Hierarchy of Decision Elements

  • Family Values. Before the age of reason, you are told the good and bad of decisions. You obey because of punishment and reward.
  • Society, Peer Values. When you develop reason (ages seven through twelve), you learn the logic of your society’s values. They may trump your family values, until you are under stress and revert.
  • Rational Consideration. About thirteen, you achieve full reason. You can reason from your goals using your values to a path to get there. These may trump the prior value sets, unless you are not satisfied with the likely effect of your moral choice.
  • Education Life Experiences. You decide whether your learned values fit your experience. You learn of other society’s solutions to life’s situations. You may adjust beliefs formed in early childhood under duress or in late childhood that don’t match your reality.
  • Limited Resources. You only experience a sliver of reality, must accept much on authority, and have limited time, money, and effort to apply to any task.
  • Immediate or Long-Term. You decide whether you want sure satisfaction now or possible greater satisfaction later.
  • Your Choice. With all the preceding factors in action, you pick your action.
  • Your choice now goes into the general world where other people are striving to achieve their desired actions. Sometimes their actions thwart your actions.
  • Actual Result. Your result will often be different than your desired result.

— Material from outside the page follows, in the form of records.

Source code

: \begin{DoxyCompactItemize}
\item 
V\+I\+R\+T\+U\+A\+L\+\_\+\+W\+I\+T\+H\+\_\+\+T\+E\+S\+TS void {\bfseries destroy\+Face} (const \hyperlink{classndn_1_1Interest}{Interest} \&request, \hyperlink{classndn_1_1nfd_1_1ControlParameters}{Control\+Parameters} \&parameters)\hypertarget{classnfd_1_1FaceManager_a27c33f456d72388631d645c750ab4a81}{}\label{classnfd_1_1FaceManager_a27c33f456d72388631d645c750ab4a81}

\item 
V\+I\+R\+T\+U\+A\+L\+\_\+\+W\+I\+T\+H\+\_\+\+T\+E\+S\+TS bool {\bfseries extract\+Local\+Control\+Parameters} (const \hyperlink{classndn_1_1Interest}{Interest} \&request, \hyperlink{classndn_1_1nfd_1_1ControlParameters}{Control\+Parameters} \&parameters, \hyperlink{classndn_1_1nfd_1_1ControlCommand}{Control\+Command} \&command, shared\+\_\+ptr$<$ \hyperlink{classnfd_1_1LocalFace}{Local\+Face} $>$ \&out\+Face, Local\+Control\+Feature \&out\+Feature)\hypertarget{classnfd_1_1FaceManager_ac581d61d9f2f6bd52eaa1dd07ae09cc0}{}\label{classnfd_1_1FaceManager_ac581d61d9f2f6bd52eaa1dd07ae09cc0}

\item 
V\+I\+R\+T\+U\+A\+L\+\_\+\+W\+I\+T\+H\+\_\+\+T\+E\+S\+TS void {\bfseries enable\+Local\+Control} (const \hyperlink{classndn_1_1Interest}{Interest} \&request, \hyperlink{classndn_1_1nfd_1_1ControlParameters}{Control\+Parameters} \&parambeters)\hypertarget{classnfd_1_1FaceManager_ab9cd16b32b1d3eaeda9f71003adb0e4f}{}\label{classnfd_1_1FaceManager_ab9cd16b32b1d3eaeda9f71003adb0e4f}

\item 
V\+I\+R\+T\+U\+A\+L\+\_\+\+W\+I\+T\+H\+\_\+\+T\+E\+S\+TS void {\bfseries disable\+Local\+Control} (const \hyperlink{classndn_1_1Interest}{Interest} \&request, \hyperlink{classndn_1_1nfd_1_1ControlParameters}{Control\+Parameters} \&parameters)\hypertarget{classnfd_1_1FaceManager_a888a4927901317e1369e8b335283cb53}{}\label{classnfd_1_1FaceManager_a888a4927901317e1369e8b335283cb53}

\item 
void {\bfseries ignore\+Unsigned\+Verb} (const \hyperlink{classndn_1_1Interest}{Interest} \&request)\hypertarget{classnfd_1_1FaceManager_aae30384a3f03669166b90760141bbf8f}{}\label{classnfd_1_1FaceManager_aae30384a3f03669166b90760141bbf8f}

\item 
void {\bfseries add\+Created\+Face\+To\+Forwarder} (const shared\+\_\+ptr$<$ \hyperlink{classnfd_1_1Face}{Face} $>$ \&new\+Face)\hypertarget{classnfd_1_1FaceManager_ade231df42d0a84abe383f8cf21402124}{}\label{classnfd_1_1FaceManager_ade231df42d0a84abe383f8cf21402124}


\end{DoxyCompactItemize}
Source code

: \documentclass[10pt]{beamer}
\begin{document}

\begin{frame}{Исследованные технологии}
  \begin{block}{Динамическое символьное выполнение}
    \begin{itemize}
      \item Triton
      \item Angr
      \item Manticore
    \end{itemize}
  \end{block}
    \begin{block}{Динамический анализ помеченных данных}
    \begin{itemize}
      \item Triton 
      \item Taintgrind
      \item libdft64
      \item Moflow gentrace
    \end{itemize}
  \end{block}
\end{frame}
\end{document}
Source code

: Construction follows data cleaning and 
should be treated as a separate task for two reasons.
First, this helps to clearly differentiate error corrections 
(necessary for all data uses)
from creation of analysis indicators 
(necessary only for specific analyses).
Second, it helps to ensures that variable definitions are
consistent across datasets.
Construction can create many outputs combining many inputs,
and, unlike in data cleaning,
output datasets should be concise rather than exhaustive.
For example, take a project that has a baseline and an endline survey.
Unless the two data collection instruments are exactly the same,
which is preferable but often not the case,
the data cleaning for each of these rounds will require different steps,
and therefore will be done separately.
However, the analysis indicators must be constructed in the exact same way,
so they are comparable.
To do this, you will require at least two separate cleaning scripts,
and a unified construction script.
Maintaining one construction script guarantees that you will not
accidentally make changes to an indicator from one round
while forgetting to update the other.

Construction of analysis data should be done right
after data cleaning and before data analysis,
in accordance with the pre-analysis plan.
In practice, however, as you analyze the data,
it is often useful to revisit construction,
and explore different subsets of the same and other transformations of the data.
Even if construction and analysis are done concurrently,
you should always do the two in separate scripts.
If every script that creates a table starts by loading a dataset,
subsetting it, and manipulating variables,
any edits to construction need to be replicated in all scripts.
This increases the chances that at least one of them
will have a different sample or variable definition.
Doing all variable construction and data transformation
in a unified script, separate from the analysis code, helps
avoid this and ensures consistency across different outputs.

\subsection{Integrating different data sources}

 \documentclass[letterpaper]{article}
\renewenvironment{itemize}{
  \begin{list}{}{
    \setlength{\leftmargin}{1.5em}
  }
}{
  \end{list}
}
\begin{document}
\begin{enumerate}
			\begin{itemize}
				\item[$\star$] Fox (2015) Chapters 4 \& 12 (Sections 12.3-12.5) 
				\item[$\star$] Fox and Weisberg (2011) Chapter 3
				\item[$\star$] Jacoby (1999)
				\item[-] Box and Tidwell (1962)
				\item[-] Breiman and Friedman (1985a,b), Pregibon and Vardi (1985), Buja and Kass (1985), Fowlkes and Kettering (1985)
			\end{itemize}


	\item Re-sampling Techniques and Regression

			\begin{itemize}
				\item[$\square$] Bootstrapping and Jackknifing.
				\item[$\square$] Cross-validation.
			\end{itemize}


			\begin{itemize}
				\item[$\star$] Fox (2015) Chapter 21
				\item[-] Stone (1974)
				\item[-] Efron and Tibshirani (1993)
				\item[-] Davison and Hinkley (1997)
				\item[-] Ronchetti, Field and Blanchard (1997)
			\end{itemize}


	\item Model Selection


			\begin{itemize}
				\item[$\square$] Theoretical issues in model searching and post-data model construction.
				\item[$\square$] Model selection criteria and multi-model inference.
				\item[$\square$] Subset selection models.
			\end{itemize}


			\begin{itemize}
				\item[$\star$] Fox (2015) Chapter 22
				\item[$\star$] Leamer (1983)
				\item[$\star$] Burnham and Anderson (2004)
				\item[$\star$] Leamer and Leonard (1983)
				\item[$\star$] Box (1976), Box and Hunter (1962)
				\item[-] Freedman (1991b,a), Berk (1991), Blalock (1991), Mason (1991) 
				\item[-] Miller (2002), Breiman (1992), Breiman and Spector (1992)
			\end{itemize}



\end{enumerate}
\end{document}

Utilitarianism, maximum happiness for maximum number of persons focuses on the outcomes, but since the actual results are often different than planned, the maximum happiness is hard to know. Another shortcoming of that theory.

Kant argued that one’s intention is the sole way to decide the morality of a decision. Not considering the consequences goes against my grain.

Partial Information

The situations we are presented with upon which we must make decisions are not known with certainty to us. That person may have an unknown animus to us. Another may not even know we care about the outcome, yet can controvert our efforts without a glance.

If we allow our child to drive on Saturday night, their chances of car accident can only be lessened by sensible guidelines, but never eliminated.

The implication of partial and uncertain knowledge is discussed in Keyhole View of the World.

Our Moral Compass

We are animals with basic needs which lie deeper in our lives than rational decisions. These basic imperatives—satiety, sex, safety—get coated by personal, family, and societal perspectives which organize a unique set of individual experiences into one’s moral values. Those values are not fixed, but shift and adjust.